Working on several projects at once can be a bit hectic at times. But it also creates the opportunity to stand back for a moment and notice shared characteristics. At the moment I am working on two nah three projects which all use Neo4J as a storage backend.
Creating web-based information systems with Neo4J is a heaven compared to other storage solutions. The ability to work schema-free and create relations between seemingly random objects is literal what the web is about. Setting yourself free from the constraints of SQL based solutions is like taking your first breath of fresh air after being trapped in a coal mine for 10 days.
One of the things I was doing in all projects was introducing an uuid field to almost everything I was storing.

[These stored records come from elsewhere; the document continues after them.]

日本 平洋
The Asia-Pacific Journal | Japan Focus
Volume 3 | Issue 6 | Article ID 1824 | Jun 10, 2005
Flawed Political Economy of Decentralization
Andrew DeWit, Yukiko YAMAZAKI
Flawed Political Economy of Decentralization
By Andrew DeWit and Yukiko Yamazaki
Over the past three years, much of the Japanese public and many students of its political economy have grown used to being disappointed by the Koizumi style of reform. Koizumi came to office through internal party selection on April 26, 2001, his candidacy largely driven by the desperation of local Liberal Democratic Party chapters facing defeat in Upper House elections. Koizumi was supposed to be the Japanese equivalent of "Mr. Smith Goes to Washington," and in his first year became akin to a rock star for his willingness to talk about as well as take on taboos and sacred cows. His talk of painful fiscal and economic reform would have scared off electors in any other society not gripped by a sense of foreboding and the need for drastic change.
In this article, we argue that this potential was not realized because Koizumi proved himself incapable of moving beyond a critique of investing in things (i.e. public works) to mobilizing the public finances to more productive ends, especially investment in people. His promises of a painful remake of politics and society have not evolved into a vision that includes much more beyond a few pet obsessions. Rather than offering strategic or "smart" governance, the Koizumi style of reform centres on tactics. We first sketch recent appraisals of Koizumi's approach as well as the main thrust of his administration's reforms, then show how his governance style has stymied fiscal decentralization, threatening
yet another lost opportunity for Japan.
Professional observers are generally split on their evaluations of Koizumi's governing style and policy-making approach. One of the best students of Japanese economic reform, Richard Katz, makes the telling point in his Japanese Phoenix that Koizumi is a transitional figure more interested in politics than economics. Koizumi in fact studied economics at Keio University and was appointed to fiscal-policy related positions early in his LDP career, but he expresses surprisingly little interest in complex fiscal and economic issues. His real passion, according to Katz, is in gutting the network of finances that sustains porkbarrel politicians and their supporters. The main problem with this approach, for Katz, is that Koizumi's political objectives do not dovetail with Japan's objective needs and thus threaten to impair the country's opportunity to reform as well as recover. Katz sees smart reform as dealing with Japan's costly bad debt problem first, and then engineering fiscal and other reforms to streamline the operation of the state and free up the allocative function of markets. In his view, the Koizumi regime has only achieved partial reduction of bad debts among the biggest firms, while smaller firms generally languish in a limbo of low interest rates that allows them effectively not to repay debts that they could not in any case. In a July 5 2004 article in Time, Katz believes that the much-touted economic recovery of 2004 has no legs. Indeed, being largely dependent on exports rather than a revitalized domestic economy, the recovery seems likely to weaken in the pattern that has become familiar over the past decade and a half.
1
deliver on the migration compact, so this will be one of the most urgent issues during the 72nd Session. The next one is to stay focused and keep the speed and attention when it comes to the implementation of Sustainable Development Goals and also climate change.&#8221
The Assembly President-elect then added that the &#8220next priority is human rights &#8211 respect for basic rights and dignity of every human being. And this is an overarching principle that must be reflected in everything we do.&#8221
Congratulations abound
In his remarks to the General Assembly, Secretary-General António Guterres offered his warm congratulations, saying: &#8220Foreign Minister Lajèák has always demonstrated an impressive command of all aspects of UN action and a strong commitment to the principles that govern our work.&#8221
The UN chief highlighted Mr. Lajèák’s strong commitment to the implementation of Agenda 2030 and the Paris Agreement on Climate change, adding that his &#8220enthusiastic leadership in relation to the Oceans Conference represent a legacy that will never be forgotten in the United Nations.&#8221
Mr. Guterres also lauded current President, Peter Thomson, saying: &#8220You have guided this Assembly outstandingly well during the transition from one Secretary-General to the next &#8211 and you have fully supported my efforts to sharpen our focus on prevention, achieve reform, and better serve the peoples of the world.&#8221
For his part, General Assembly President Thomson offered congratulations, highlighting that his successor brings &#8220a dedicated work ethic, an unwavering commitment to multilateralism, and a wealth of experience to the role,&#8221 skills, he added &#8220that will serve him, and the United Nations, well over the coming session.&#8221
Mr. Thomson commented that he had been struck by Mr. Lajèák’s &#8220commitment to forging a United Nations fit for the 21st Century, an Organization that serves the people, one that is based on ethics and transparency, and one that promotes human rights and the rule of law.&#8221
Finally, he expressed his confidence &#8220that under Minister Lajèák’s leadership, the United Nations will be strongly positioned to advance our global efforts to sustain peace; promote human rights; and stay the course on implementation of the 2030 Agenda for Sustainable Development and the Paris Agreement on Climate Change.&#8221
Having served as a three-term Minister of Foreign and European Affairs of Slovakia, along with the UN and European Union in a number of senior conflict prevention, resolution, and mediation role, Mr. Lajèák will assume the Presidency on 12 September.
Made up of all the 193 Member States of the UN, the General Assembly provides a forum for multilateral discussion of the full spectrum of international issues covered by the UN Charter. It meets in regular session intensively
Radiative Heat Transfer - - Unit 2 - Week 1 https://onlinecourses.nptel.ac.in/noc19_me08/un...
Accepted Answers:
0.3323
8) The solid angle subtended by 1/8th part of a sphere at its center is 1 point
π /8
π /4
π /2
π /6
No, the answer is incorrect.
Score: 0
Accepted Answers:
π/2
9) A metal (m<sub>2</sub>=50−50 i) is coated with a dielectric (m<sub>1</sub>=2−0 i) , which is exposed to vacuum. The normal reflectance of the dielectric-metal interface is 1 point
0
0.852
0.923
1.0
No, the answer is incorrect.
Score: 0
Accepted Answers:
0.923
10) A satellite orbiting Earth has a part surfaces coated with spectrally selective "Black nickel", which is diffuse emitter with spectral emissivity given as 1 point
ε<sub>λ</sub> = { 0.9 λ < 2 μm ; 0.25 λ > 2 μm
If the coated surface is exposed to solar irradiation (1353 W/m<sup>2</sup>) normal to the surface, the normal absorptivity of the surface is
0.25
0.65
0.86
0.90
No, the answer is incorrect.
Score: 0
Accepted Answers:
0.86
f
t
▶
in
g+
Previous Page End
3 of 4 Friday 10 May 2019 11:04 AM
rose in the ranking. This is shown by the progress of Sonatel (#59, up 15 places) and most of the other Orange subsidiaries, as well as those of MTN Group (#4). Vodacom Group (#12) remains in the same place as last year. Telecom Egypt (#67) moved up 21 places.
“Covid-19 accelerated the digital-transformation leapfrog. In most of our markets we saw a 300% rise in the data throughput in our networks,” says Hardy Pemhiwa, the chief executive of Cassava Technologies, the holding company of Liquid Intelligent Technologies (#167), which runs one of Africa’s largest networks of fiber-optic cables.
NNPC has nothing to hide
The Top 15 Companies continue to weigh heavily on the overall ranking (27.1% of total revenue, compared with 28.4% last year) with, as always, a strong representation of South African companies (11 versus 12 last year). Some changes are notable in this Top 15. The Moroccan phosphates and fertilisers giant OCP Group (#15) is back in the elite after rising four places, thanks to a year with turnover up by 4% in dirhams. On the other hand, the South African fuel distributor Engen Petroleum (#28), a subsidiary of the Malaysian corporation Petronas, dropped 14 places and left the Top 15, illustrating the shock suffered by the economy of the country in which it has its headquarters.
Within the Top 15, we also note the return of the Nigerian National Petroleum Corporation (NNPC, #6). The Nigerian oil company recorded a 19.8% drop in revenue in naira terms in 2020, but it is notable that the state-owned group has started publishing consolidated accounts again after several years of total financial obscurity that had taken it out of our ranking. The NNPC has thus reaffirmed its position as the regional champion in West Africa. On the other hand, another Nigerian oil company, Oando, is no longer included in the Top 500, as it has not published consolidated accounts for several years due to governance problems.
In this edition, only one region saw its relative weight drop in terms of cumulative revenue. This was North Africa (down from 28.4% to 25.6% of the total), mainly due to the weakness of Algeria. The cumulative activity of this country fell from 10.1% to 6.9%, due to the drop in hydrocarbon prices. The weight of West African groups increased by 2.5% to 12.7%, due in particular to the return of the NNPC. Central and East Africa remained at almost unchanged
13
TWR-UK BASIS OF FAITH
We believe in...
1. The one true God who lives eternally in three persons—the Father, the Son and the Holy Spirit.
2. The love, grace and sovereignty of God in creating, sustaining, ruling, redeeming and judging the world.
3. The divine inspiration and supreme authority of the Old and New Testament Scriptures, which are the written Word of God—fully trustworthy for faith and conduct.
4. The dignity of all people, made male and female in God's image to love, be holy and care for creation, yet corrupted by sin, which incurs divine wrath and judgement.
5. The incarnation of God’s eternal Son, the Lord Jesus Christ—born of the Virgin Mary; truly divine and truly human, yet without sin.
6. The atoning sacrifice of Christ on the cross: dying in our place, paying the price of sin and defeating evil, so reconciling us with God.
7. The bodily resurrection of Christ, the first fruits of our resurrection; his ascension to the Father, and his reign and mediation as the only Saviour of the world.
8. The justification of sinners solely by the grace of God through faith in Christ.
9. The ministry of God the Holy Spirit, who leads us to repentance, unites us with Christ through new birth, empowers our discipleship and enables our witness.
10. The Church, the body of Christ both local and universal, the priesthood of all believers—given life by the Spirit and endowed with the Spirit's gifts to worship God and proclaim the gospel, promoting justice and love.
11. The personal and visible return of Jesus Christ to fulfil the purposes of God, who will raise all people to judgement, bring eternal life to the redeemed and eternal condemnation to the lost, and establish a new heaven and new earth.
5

Having an unique identifier is key in many applications as it is the quickest and most reliable way to reference a specific node. Obviously deep inside Neo every node has its own internal ID but that is not guaranteed to be persistent. It is somewhere in the Neo docs but Brian Underwood summarizes it very nicely on Stackoverflow:
STANDARD DISCLAIMER: Don't use internal Neo4j IDs for long-term entity identification. Future versions of Neo4j might shift these IDs around for performance purposes. Create your own unique ID property (ideally with a CONSTRAINT) for tracking entities – Brian Underwood May 20 at 15:58 http://stackoverflow.com/questions/22369520/neo4j-get-node-by-id
Admittedly in the first pieces of code I made, an administrative interface for a part of the Historiana project I actually used the id() of nodes to create edit forms and such. It worked fine but I switched to using my own uuid field quickly after. Apart from the “not guaranteed to persist” I wanted something less predictable than a incremental integer. For security by obscurity reasons obviously..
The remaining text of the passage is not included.